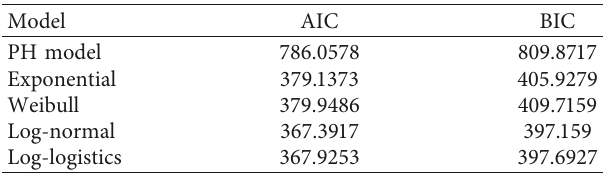
Table 8: Comparison of the PH model and the AFT models using AIC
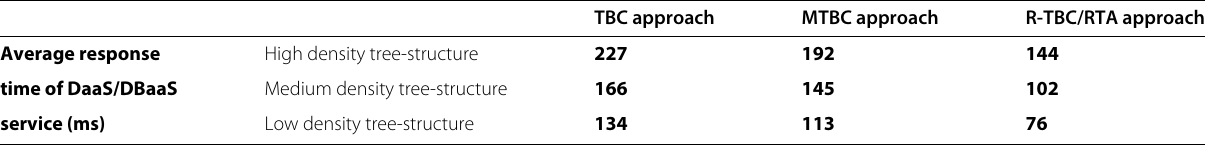
Table 5 Average response time (ms) of DaaS/DBaaS service with various density of tree structure using standard 70/30 ratio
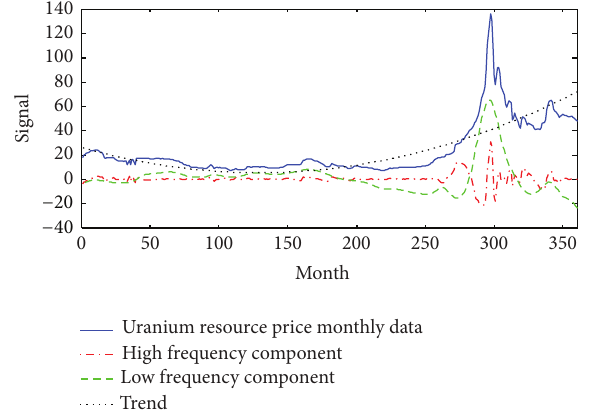
Figure 7: Three components of uranium resource price monthly data series from Oct. 1982 to Sept. 2012.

--------

Repeat each line of the material exactly, and drop any image it carries.

Table 8: Comparison of the PH model and the AFT models using AIC
Table 5 Average response time (ms) of DaaS/DBaaS service with various density of tree structure using standard 70/30 ratio
Figure 7: Three components of uranium resource price monthly data series from Oct. 1982 to Sept. 2012.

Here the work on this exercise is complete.